Human rights are violated when those in positions of power feel they can get away with murder. The Indian Army is highly professional. However, by enacting draconian laws such as the Armed Forces Special Powers Act that give blanket immunity, their professionalism is compromised. They lead to fake encounter killings as a means to career advancement. In such a situation putting a few women soldiers on the streets is not likely to win over many hearts in Kashmir.
The image and conduct of our police has not improved with the recruitment of a handful of women because the overall mandate of the police as an institution is firmly set in the colonial mould. The culture of these organizations places a premium on macho qualities. Women are numerically insignificant and far removed from leadership positions. Therefore, instead of feminizing the culture of these institutions, women tend to emulate men as a survival strategy. Many women who work in the forces in junior positions have experienced sexual abuse and harassment without effective redress. Those who are unable to defend their own dignity are not likely to be able to sensitize the overall orientation of the Army.
However old fashioned it may sound, I still firmly believe in Mahatma Gandhi’s vision that in the war against war women must lead — they must teach the art of peace to a warring world. Gandhi’s success lay in convincing large sections of India that societies become civilized only when men imbibe some of positive feminine qualities, such as nurturing and revulsion towards violence.
At present, the Army is overstretched and fatigued as it battles the civilian population for whom the presence of the armed forces is itself an annoying reminder of their “subjugation”. Our officers are becoming increasingly resentful at being made to pay for the follies and mischief of politicians. Their role must be limited to defending the borders and ensuring that terrorists from neighbouring countries don’t sneak into India.
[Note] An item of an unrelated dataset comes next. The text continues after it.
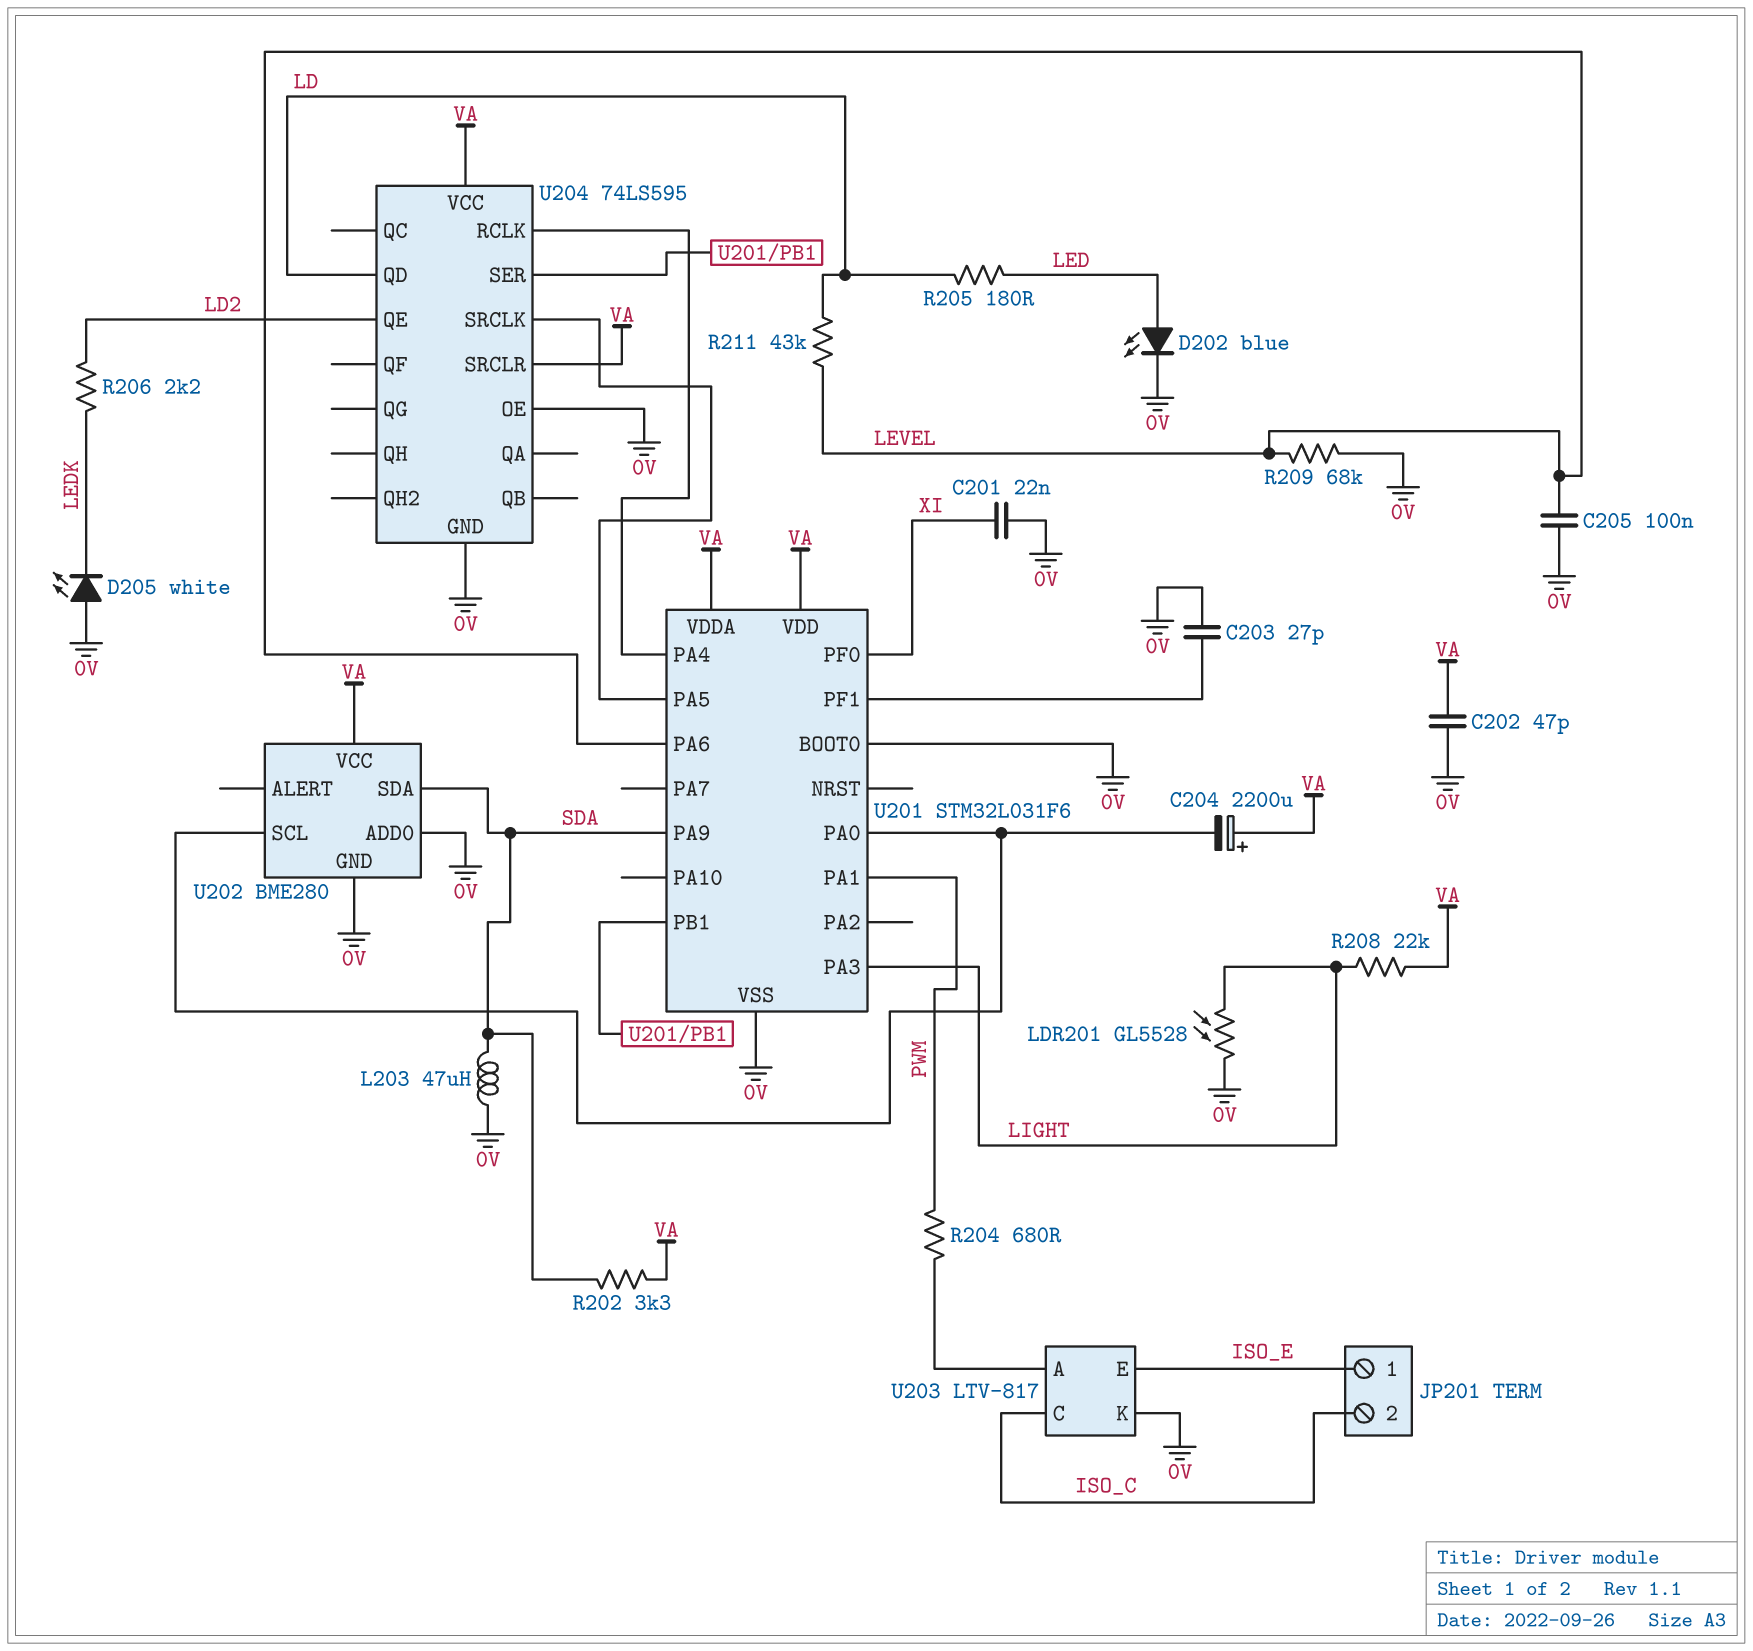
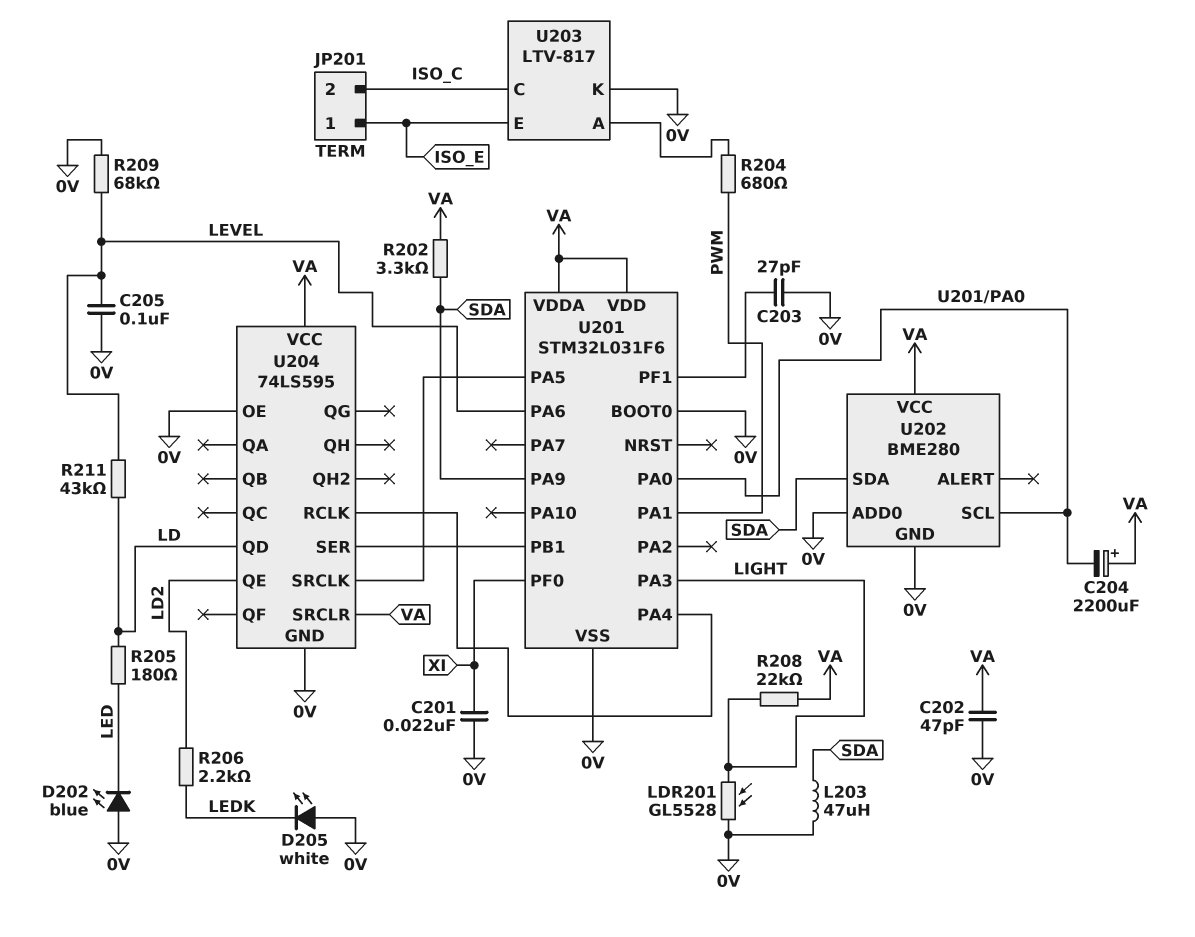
D202: LED blue (A LED, K 0V) -> LED blue (A 0V, K LED)

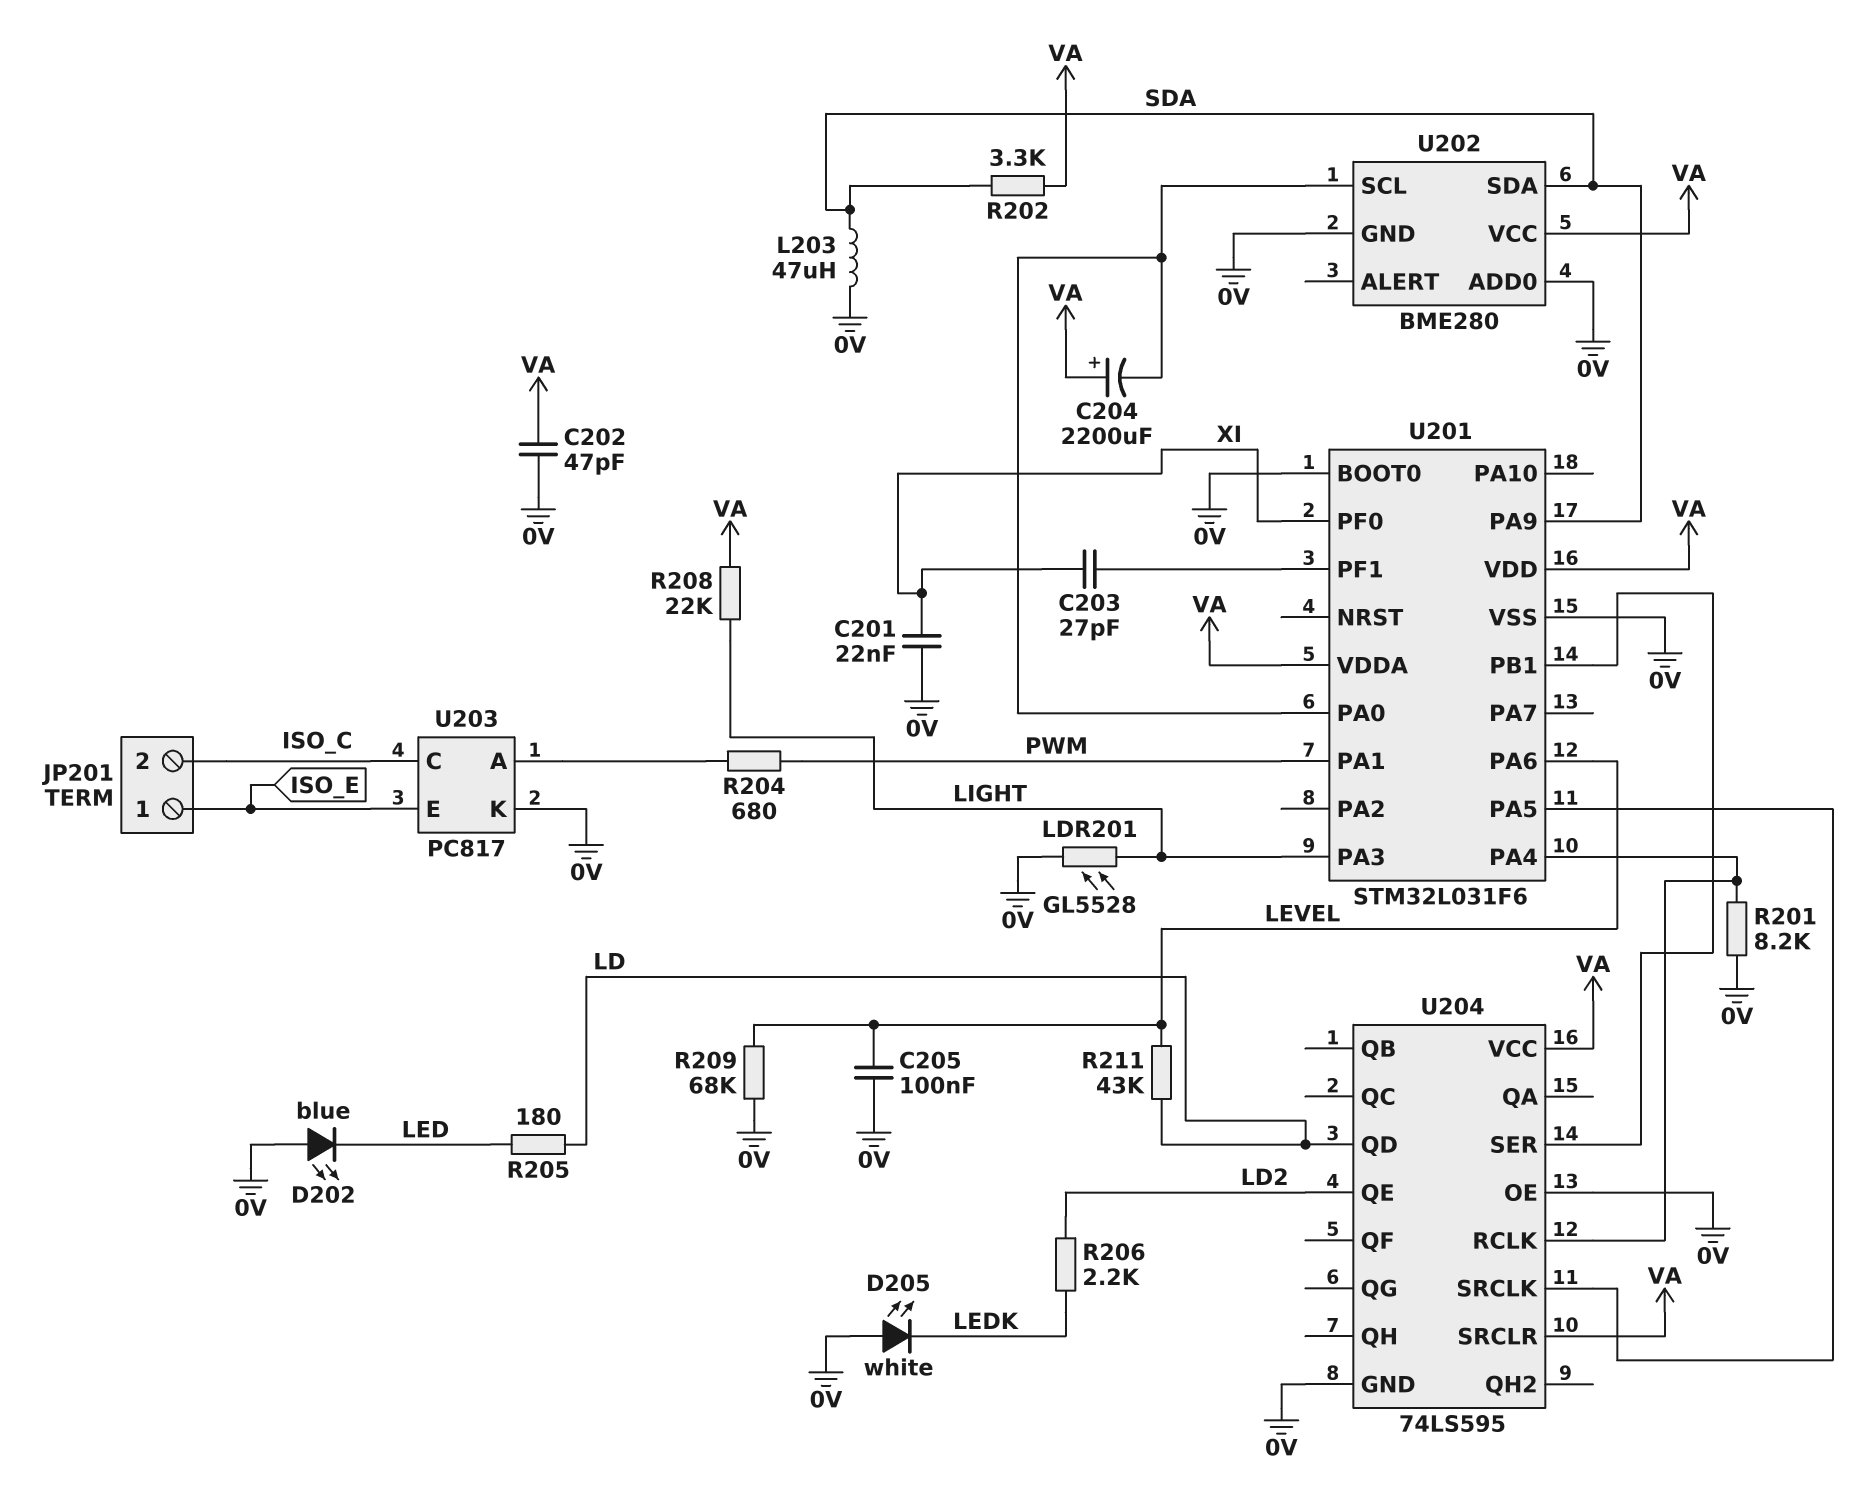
C203: 27pF (0V, U201/PF1) -> 27pF (U201/PF1, XI)
R201: none -> 8.2k (0V, U201/PA4)
U203: LTV-817 -> PC817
Knowledgeable people within the government admit that, as in Punjab, the terrorist threat in Kashmir can be best countered by a well-trained, highly-motivated, self-respecting and accountable J&K police. This can happen only if the police are freed from political interference. The Centre should join hands with the state government and use J&K as a laboratory for far-reaching police reforms. If 35 to 40% of this reformed police service comprised women, their presence would further humanize the law and order machinery. When the citizens of the state feel they are trusted and responsible for maintaining internal security, they are bound to rise to the occasion because they have the highest stake in peace.
Kashmiri society has been brutalized due to the devious games of successive political leaders in legitimizing the gun culture. However, when in 2002 Mufti Mohammad Sayeed emerged in his new PDP avatar with the slogan: “Na bandook se, na goli se, Baat banegi boli se”, Kashmiris, young and old, responded with enthusiasm. This is evident in the dramatic rise in voter turnout since PDP joined the electoral fray. The romance with the Pakistani militants’ gun is all but over. The Kashmir problem requires that the Central Government also act with the conviction that na banddok se na goli se, baat banegi boli se.
Cosmetic changes to the Army’s image cannot be a substitute for determined efforts to find a political solution acceptable to diverse sections of Kashmiri society. People will have faith in “boli” only when it is backed by a responsive polity and a government that has the ability to deliver what it promises.